“O sentimento do povo ucraniano é de profundo cansaço. As pessoas estão exaustas porque não há perspectiva de fim do conflito”, disse o arcebispo-mor de Kiev e líder da Igreja Greco-Católica Ucraniana, sua beatitude Sviatoslav Shevchuk, numa entrevista à fundação pontifícia Ajuda à Igreja que Sofre (ACN).

A Igreja greco-católica ucraniana é uma das 24 Igrejas sui iuris (de direito próprio) que compõem a Igreja Católica. Em 2009, o papa Bento XVI nomeou Shevchuk bispo-auxiliar da eparquia de Santa Maria do Patrocínio, em Buenos Aires, Argentina. Desde 2011 é arcebispo-mor de Kiev, capital ucraniana.

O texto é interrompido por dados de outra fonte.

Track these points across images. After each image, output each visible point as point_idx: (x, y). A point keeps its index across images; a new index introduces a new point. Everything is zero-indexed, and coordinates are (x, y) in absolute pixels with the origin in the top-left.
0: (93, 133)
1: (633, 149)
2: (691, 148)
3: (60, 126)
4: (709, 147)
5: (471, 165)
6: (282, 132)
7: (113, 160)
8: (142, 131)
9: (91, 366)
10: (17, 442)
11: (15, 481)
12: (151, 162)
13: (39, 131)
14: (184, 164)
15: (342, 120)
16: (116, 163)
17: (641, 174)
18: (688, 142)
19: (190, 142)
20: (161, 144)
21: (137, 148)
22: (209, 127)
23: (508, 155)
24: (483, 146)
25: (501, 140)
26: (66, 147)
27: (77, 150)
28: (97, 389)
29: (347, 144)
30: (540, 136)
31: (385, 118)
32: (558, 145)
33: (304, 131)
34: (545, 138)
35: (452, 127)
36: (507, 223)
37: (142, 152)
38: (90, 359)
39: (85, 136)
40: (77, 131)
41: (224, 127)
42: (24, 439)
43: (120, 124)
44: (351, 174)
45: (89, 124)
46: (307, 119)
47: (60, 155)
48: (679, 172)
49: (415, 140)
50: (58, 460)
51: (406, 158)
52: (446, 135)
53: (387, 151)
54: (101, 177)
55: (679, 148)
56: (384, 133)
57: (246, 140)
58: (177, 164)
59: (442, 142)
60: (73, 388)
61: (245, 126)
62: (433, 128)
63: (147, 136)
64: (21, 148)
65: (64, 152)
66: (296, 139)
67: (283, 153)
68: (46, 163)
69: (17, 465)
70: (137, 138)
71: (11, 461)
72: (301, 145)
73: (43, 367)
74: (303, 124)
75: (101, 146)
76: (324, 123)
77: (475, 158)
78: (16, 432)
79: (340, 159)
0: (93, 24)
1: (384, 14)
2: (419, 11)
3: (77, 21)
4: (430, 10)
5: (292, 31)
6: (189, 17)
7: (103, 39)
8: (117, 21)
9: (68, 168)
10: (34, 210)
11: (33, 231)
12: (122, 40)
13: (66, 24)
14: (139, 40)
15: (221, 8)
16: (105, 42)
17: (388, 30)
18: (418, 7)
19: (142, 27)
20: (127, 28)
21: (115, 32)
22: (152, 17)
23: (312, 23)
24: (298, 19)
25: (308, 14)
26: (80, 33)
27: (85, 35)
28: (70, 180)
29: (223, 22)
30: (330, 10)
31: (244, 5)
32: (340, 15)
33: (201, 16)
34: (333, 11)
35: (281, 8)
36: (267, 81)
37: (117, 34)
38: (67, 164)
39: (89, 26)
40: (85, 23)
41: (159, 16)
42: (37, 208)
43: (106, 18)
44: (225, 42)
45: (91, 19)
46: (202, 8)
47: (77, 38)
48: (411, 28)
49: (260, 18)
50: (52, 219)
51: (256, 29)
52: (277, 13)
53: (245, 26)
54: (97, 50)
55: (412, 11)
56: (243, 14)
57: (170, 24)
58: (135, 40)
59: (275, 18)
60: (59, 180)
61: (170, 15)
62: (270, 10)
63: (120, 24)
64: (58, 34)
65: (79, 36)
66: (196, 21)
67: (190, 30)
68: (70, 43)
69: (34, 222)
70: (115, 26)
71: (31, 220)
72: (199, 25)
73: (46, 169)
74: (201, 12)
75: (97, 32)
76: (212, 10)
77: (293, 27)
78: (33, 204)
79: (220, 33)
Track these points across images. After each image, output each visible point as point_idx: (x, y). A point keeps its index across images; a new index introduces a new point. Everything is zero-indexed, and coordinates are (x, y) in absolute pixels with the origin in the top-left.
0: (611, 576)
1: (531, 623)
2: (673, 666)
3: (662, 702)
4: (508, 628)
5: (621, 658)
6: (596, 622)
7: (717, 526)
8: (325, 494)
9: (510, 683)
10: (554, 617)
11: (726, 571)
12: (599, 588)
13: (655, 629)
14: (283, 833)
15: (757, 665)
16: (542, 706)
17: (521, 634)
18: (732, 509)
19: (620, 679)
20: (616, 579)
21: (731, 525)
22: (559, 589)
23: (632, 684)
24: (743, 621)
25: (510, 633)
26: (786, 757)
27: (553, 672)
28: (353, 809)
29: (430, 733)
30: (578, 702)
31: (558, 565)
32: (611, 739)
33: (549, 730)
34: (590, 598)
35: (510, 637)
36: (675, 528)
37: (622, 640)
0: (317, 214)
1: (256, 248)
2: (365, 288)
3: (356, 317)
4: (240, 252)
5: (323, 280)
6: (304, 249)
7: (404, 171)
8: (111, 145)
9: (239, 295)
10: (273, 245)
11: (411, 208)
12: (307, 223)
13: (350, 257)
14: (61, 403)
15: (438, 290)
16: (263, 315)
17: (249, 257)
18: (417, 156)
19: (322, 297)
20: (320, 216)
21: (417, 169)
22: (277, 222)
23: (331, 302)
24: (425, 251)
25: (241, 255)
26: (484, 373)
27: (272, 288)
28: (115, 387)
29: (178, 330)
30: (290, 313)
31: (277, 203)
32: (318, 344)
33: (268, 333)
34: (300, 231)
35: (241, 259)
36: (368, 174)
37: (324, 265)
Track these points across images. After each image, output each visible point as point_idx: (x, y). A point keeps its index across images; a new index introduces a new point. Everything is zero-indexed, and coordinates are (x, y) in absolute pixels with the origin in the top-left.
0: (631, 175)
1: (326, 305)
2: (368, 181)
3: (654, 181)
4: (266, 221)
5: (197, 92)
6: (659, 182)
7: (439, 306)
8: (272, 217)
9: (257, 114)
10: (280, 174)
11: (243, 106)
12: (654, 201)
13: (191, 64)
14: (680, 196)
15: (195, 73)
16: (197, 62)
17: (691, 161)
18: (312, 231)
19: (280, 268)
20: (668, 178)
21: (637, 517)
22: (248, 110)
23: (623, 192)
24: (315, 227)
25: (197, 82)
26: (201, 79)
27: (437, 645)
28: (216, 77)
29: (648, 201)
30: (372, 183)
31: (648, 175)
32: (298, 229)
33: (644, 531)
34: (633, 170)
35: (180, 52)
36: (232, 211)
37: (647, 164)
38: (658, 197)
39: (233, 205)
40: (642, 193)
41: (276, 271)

De Lviv, Ucrânia, o arcebispo-mor analisou a situação atual do país, que está em guerra contra a Rússia há mais de um ano. “A população está terrivelmente traumatizada pela guerra e a questão chave é como vamos combater este trauma”, disse ele. Para Shevchuk, o futuro da Ucrânia depende desta questão.

“80% das pessoas estão feridas, muitas fisicamente, mas sobretudo há feridas na alma. Por outro lado, existe um trauma psicológico e posso dizer isso por experiência própria. Quando saio para outro lugar, é terrivelmente difícil me acostumar com os ruídos daquele novo lugar. Como Igreja, temos que cuidar primeiro dos sacerdotes. Mais de 50% nos disseram que estão exaustos”, disse o arcebispo-mor.

Ele disse também que na Ucrânia vivemos “uma guerra de exaustão”, que só pode ser superada pelo “amor autêntico, que não se cansa da luta” e pelos “valores autênticos, que são o que nos pode ajudar a superar o desânimo”.

No ano passado, cerca de 60% da infraestrutura elétrica da Ucrânia foi destruída pela guerra. Segundo o arcebispo, cerca de 75% da população dependerá de geradores para eletricidade e aquecimento nos próximos meses.

Ele também falou do receio de que o conflito seja esquecido pela comunidade internacional, deixando o país sem ajuda humanitária e numa situação de extrema necessidade.

A ACN disse que a guerra “criou divisões e ressentimentos na sociedade” e que a dor está presente todos os dias. Dom Shevchuk disse que os sentimentos podem variar nas famílias, dependendo da experiência que cada uma teve com o conflito.

Segundo Shevchuk, as rupturas têm ocorrido sobretudo nas famílias, mas também na sociedade em geral. “Sentir-se abandonado e ressentir-se contra os outros também são armas de guerra sociológicas. Eles estão procurando um bode expiatório, alguém para culpar por tudo”, disse ele.

O arcebispo falou da importância da resiliência e do perdão na construção de uma sociedade melhor e disse que o ódio não pode criar raízes no coração das pessoas. “Se o medo e o ódio tomam conta das nossas decisões, seríamos escravos deles. Embora o ódio seja normal devido à agressão que estamos sofrendo, sucumbir a ele significa uma vitória sobre o meu coração”, disse.

A ACN deu mais de 15 milhões de euros a mais de 600 projetos na Ucrânia desde fevereiro de 2022, para ajudar padres, religiosos e seminaristas, e para financiar projetos liderados pela Igreja para acolher pessoas deslocadas internamente.